Dubai: A link between deforestation and COVID-19?
According to a new survey, festering issues the world faces such as deforestation, air, soil and water pollution and imperishable waste are ‘intrinsically linked to the increasing frequency and lethality of zoonotic diseases such as COVID-19’. This is according to a study published by Elsevier in its journal ‘Hygiene and Environmental Health Advances’. The study was led by Sharjah-based Beeah Environmental Services.
The evidence-based review looked into studies of over 700,000 viruses derived from high-risk viral families observed since the 1980s. It found the risk of infectious zoonotic disease outbreaks could be mitigated and ultimately prevent the occurrence of pandemic outbreaks similar to COVID-19 in the future.
“Healthy environmental ecosystems create a sanitary barrier that limits the spread of disease,” Mohamed AlHosani, Chief Sustainability Officer at Beeah Group, a co-author on the study. “Additionally, protecting against the effects of climate change may play a significant role in minimising the impact and transmission of infectious diseases. Therefore, it is vital that we increase our focus on protecting the environment to improve our resilience to future pandemics.”

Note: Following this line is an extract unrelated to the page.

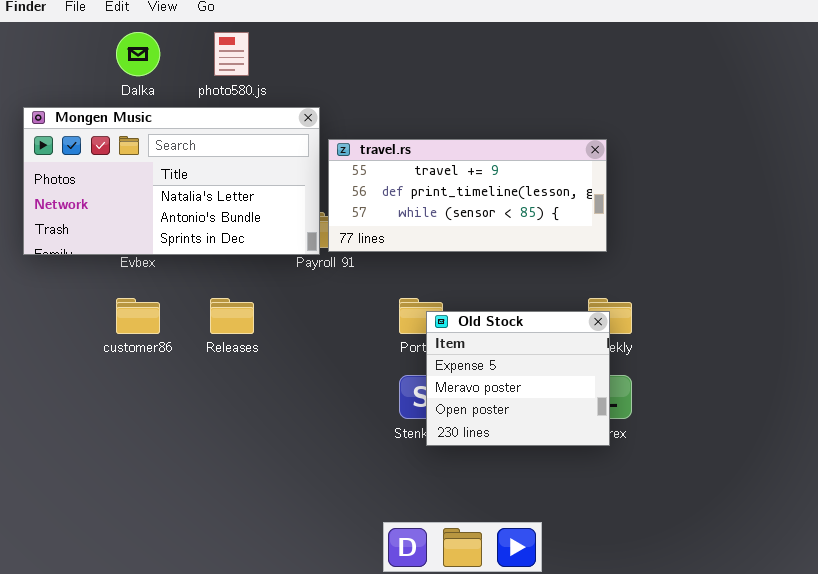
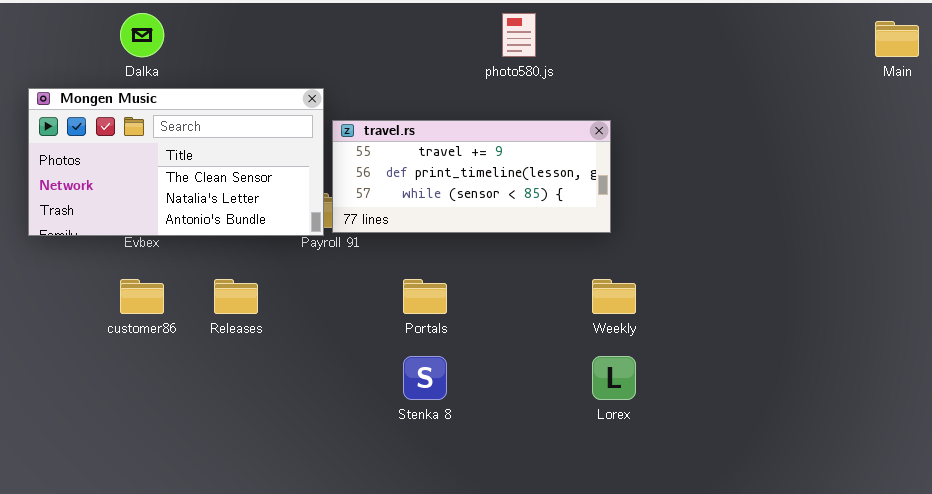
photo580.js: [214,32,249,76] -> [502,13,536,57], moved
Mongen Music: [23,107,320,255] -> [28,88,324,236], scrolled up 1 row
Old Stock: [426,311,610,446] -> none, closed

Deforestation is reported to increase susceptibility to COVID-19 due to wildfire induced pollution. Forest fragmentation and biodiversity loss have the ‘potential to proliferate the transmission of viruses and disease’.
“Deforestation will likely lead to environmental damage and the modification of zoonotic habitats, resulting in the increased frequency of human and domestic animal contact with wildlife reservoirs of potential zoonoses,” Dr. Hashem Stietiya, the Beeah Environment Services Director of Research and Development, a co-author on the study. “This increases the likelihood of our exposure to infectious diseases that are able to be transmitted between species, from animals to humans.”